Member of the Rivers State House of Assembly for Ahoada East I
- Incumbent
- Assumed office 1 June 2015
- Preceded by: Ewor Nname

Personal details
- Born: 11 February 1975 (age 51) Port Harcourt, Rivers State
- Party: PDP
- Profession: Politician, businessman

= Martyns Mannah =

Nigerian politician

Martyns Ibipulo Mannah , (born 11 February 1975) is a Nigerian state-level politician. He was elected into the Rivers State House of Assembly in 2015, and represents the constituency of Ahoada East I as a member of the Rivers State People's Democratic Party.

==Early life and family==
Martyns Mannah was born in Port Harcourt, Rivers State on 11 February 1975 to the late Chief Dandison Mannah from Ahoada Main Town and Mrs. Regina Jumbo from Bonny Kingdom all from Rivers State.

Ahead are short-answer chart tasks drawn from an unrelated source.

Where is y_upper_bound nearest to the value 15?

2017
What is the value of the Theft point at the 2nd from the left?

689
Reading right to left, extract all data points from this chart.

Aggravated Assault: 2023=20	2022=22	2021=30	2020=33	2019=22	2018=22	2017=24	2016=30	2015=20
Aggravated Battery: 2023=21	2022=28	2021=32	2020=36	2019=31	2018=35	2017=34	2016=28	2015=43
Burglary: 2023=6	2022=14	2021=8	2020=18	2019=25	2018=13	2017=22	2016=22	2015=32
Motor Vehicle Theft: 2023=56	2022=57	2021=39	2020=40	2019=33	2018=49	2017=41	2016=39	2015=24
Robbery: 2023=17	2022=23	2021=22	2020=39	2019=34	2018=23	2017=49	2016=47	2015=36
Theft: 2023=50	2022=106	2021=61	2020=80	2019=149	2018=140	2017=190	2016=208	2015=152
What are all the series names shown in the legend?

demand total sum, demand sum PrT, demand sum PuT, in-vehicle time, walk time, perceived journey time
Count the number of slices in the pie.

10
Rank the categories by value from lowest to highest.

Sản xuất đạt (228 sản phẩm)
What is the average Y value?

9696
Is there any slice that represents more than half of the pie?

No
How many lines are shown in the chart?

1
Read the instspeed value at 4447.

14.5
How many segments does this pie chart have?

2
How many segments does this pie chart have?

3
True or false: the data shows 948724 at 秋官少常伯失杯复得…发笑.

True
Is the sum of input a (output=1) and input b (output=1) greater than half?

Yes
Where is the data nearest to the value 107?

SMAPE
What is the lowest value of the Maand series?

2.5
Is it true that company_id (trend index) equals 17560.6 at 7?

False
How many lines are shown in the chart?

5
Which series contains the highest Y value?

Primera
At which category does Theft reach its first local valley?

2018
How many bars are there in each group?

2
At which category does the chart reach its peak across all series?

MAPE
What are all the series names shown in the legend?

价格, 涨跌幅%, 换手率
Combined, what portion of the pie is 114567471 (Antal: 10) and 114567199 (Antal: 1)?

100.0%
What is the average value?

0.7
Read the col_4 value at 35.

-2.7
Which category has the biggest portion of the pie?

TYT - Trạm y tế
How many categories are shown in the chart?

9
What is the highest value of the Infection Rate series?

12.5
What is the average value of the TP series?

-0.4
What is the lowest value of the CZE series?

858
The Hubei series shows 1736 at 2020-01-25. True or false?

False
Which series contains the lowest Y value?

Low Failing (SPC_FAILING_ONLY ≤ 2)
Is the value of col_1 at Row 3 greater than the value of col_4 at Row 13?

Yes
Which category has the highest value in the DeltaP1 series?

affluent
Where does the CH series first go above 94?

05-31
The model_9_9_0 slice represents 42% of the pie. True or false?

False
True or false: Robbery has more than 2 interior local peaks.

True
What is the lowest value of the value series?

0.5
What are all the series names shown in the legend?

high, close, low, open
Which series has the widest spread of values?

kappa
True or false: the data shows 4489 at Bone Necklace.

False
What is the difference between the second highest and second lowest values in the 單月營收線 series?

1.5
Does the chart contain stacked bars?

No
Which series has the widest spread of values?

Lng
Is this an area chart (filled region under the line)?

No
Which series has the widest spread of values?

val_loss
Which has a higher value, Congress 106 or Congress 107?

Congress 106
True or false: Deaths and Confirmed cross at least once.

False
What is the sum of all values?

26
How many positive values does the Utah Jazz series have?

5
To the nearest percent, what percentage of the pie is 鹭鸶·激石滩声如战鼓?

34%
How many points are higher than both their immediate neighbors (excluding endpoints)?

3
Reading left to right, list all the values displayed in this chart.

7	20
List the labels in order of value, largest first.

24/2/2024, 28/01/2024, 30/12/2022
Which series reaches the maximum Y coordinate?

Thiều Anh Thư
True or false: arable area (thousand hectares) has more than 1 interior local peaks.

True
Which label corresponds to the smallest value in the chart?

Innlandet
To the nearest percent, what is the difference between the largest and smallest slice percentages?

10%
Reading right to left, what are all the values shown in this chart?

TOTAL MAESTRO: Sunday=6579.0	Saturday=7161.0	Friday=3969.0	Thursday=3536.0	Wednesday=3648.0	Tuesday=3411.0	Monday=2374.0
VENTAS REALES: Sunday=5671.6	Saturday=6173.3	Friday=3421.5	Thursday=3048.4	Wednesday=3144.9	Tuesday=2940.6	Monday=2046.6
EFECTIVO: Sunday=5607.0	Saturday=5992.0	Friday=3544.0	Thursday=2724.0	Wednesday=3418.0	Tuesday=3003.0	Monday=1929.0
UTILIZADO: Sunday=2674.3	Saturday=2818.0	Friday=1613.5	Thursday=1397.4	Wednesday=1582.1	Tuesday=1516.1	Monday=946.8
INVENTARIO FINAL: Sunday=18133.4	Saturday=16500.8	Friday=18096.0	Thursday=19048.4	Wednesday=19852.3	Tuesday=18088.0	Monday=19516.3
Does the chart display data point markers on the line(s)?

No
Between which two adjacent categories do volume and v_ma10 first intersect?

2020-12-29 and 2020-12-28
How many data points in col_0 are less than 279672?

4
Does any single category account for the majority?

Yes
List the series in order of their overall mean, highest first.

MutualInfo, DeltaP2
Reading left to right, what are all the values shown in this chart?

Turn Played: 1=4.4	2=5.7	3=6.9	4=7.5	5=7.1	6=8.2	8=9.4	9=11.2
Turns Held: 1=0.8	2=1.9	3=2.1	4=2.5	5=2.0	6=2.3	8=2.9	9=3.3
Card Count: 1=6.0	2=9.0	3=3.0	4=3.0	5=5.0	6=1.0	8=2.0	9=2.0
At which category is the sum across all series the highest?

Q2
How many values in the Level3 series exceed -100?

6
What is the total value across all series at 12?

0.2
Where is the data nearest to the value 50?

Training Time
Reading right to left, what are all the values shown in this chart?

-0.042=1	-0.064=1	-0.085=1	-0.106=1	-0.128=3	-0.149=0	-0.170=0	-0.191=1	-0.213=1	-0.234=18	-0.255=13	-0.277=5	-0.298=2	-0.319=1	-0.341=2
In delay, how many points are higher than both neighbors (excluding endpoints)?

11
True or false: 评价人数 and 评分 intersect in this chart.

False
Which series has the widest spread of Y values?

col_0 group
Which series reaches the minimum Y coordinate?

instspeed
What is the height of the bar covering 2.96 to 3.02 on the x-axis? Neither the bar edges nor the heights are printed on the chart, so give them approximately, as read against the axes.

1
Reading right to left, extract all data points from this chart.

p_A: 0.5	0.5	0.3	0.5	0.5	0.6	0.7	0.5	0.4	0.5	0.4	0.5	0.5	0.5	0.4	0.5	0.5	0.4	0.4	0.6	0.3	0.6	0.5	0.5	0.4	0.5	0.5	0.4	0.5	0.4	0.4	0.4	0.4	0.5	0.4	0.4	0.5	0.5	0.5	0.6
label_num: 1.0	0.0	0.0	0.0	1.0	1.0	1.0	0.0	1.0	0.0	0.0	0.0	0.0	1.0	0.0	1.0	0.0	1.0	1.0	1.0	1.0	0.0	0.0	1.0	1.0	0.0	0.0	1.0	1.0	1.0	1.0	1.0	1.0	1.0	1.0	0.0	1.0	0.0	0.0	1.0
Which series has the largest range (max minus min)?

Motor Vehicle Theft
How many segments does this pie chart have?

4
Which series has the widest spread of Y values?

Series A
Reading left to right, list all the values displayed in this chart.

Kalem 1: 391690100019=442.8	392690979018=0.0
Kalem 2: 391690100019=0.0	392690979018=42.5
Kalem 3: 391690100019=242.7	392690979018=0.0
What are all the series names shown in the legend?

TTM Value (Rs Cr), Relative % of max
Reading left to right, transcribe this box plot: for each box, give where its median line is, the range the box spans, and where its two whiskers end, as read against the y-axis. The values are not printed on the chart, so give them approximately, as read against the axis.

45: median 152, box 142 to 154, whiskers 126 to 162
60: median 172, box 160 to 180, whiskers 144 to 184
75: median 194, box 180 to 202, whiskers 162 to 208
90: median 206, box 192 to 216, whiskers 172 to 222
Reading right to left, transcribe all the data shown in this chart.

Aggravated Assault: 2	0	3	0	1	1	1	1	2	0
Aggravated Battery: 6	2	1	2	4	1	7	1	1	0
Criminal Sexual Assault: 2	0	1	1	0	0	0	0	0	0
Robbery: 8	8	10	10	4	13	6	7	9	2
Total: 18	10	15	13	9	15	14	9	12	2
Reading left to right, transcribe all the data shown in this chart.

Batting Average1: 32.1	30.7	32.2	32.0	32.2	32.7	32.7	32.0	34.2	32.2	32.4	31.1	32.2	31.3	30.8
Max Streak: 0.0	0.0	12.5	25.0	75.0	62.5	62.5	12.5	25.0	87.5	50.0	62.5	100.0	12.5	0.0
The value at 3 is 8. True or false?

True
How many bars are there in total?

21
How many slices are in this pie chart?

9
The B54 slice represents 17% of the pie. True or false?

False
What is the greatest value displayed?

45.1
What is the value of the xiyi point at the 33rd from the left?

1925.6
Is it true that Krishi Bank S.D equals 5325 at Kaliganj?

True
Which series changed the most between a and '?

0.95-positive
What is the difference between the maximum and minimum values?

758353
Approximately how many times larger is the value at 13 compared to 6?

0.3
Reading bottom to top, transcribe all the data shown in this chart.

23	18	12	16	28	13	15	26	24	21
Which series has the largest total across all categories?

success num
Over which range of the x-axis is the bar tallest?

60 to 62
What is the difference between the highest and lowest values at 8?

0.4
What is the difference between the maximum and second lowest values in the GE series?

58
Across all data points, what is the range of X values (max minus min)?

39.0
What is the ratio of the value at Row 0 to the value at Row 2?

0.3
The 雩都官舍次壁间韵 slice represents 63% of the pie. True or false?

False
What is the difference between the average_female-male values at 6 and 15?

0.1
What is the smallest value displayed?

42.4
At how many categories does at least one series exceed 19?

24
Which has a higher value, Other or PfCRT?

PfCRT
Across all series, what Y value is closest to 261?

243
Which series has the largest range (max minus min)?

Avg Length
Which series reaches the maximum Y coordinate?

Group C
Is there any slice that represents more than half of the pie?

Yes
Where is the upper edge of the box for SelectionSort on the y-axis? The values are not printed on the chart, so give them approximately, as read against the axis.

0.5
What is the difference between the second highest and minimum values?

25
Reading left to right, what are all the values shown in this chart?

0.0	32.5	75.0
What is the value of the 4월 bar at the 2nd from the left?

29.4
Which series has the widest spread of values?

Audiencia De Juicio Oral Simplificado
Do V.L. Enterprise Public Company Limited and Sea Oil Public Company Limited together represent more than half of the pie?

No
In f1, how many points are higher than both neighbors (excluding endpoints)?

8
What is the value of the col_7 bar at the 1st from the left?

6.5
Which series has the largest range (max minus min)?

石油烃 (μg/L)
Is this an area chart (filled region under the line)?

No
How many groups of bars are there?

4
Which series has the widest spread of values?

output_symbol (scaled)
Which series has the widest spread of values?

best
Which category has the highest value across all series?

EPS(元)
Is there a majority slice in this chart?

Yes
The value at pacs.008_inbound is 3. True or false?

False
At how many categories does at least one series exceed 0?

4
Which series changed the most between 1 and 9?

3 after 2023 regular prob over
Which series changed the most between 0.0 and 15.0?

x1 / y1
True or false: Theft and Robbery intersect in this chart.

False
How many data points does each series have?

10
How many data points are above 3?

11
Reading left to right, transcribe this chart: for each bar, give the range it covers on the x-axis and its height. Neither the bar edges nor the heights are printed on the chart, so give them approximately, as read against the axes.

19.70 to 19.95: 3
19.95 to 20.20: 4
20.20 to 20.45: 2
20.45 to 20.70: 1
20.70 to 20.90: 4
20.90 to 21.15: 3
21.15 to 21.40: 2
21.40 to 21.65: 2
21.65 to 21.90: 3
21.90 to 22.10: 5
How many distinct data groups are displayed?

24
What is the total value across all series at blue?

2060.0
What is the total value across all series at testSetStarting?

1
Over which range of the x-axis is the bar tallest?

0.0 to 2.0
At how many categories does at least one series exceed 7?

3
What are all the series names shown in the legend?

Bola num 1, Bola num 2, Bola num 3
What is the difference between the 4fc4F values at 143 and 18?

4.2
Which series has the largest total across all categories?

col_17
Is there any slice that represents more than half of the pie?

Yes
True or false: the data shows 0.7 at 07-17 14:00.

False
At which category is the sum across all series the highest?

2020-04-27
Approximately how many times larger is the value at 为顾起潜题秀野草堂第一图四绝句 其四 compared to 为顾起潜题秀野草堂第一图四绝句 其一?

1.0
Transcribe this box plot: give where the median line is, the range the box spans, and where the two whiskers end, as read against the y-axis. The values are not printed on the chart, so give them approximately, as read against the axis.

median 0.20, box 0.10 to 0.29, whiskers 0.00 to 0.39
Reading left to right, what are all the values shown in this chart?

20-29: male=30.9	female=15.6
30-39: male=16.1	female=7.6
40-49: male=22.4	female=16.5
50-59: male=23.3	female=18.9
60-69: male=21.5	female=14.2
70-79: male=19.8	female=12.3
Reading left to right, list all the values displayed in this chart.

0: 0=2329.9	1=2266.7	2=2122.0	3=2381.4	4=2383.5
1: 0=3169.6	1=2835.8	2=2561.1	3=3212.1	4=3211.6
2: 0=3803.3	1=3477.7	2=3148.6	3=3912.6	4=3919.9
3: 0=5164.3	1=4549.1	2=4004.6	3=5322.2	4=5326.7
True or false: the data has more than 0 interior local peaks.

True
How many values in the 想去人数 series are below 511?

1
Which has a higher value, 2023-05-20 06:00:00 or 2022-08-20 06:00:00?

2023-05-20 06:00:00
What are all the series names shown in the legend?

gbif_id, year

== Education and early career==
Mannah attended State School 1, Ibadan and later transferred to UPE Modern Primary School Ahoada where he finished his primary education in 1989. Following on, he attended Western Ahoada County High School, Government Secondary School, Ubeta and then Michael Comprehensive College, Port Harcourt where he obtained his O' levels.

Mannah has tried his hands on several jobs between 1995 and 2015. He had his first work experience as a rubber tapper in his late Grandfather’s company Irena Plantation at Ahoada in 1995. Later, he worked as a laborer at Okmas Nig. Ltd, Port Harcourt until 1996. That same year, he worked as a recorder in a seismic company called CGG at Ahoada. By 1997, Mannah got employed at NLNG, Bonny as a security consultant and by 1999, he got elected as an NLNG Workers’ Union Welfare Officer where he led the longest workers’ strike action lasting for one month and six days that attracted the attention of Adams Oshiomole, the then NLC President. After his job at the NLNG, Bonny in 2002, he worked at Daewoo, an oil servicing company in Ahoada before doing business as a civil contractor with government agencies in 2003.

In 2011, after losing an election, Mannah ventured into international fashion retail business, after which in the same year, he took up a job with Felix Obuah as a Chief Surveillance Officer. He held this position until his election into the Rivers State House of Assembly in 2015.

==Political career==
Mannah entered politics in 1991, when he was still in secondary school. He campaigned for the first time in 2004 as Deputy Chairman of Ahoada East under the platform of ANPP, where he lost. In 2011 he campaign again as Deputy Chairman of Ahoada East under the platform of PDP, where he lost again. In 2015, he campaigned to represent Ahoada East I at the Rivers State House of Assembly where he won after a supplementary election.

==Activism==
Mannah is an activist who advocates for the Niger Delta people. He is the Founder of Orashi Youth Movement and also a former national leader and security secretary of the Orashi Youth Council.

Manna established an NGO, Martyns-Mannah and Friends Foundation, with a goal of poverty alleviation, especially in Ahoada East local government area.